A Giant Burrito of Sorrow

Vincent Gallo's drive across America proves to be a good-looking, albeit occasionally sucky experience

Originally shown at Cannes to some of the worst reviews of any film since the B'nai B'rith screening of Triumph of the Will, The Brown Bunny has now been re-cut and released in the United States of America, which is, if not the greatest country in the world, at least the only country in the world where everyone goes around saying, "We're the greatest country in the world!"

So how will the worst-reviewed film appeal to the citizens of the best-(self-)reviewed nation in the world? Well, Americans will largely dislike Brown Bunny, and they won't be entirely wrong to do so, though it does have some strong merits, and is, for the true cinema buff, probably worth checking out.

Vincent Gallo shoots, writes, produces, stars in, directs and does the special effects for this film. He also appears in almost every scene, which makes his having shot Brown Bunny seem a bit of a mystery, but maybe he has really long arms or something.

This sort of Barbra Streisand level of self-indulgence is part of what opened Gallo up for such vicious attacks. At more than two hours, his original version of the film was no doubt too long, and the urge to keep in every blurry scene of his handsome face staring painfully out the window for 27 minutes apparently overwhelmed his better artistic abilities.

However, the version that Gallo is releasing here in the U.S. of A. clocks in at only 93 minutes, which shows that the one thing artists really need is a cadre of cruel-hearted critics calling their creations crap. In response to the critical drubbing, Gallo has turned excremental excess into, if not perfect art, at least something interesting.

The first hour of the film is essentially a riff on early-'70s counter-culture road movies. Shot in gorgeous, often out-of-focus Super 16 millimeter film, it's gorgeously grainy, with lots of the requisite filtered sunlight shots that look so good on low-end celluloid.

Gallo plays Bud Clay, a motorcycle racer who has lost, or perhaps just misplaced, his girlfriend or wife. She was last seen somewhere in California, and so he drives from a leafy New England toward the barren West, searching for her by staring soulfully into the setting sun.

Since his beloved was or is or will be named Daisy, every time he meets a girl or woman or successful post-op transsexual with the same name as a flower, he falls in love for, like, 30 minutes.

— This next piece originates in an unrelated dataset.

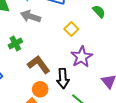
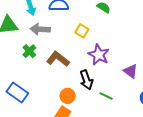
green cross: (15, 43) -> (29, 51), moved
brown L-shape: (39, 65) -> (58, 59), moved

These scenes are great. Gallo is so good-looking and strangely charming that it seems believable when random cute teens suddenly decide to run away with him. Some really fine performances, notably from newcomers Anna Vareschi and Elizabeth Blake, make this work in a way that original Gallo girls Winona Ryder and Kirsten Dunst probably couldn't have pulled off. (Gallo fired them about a week into shooting and replaced them with unknowns.)

One of the best bits does involve a star, but an astonishingly faded one. Former Charlie's Angel hardbody Cheryl Tiegs, looking as weathered as Florida in August, does a nearly silent number as a weepy woman at a rest stop that's stunning, weird and effective.

Mostly, though, the film is just Gallo looking sad behind the wheel as the United States rolls out before him like a giant burrito of sorrow. It's pretty and self-indulgent and sweet, and, while boring in a sort of calculated way, it's hypnotic enough that you don't care. In fact, it pretty much captures the experience of driving across America, which is something that films that feel they need endless action and teenagers with enlarged breasts never seem to get.

So for the first hour, this is like some of the best, or at least not the worst, of American '70s cinema, a sort of slowed-down Easy Rider or Five Easy Pieces. Then, Chloë Sevigny appears and sucks, amongst other things, the life out of the movie.

A big part of the problem is that she has to spout some really awful and artificial dialogue. The dialogue actually makes sense in the context of the film, but that doesn't stop it from being painful to sit through.

Plus--and I hate to say this about someone as preternaturally cute as Chloë Sevigny--she couldn't act her way out of paper bag full of Keanu Reeveses and Cindy Crawfords. Sure, she was decent in Oh No, My Boyfriend's a Girl!: The Brandon Teena Story, but she didn't really have a lot to do in that film. She does, however, have certain skills that Gallo exploits in this film. I can't say precisely what those skills are in a family newspaper like this one, but let's just say that the Hoover and Electrolux corporations are in a bidding war to make Ms. Sevigny their official spokesperson.

You also get a look at one of Mr. Gallo's hidden charms, which is surprisingly sleek and well-shaped. It really should have been given separate billing, and I'd be surprised if it doesn't get more roles in the future.

Still, although the ending literally sucks, Brown Bunny has enough going for it to make the final scene almost forgivable. It doesn't quite live up to the films it emulates, but if Gallo can keep restraining himself and listening to the chorus of critics who really have his best hopes at heart, then his next film should be perfect.

The Brown Bunny is not showing in any theaters in the area.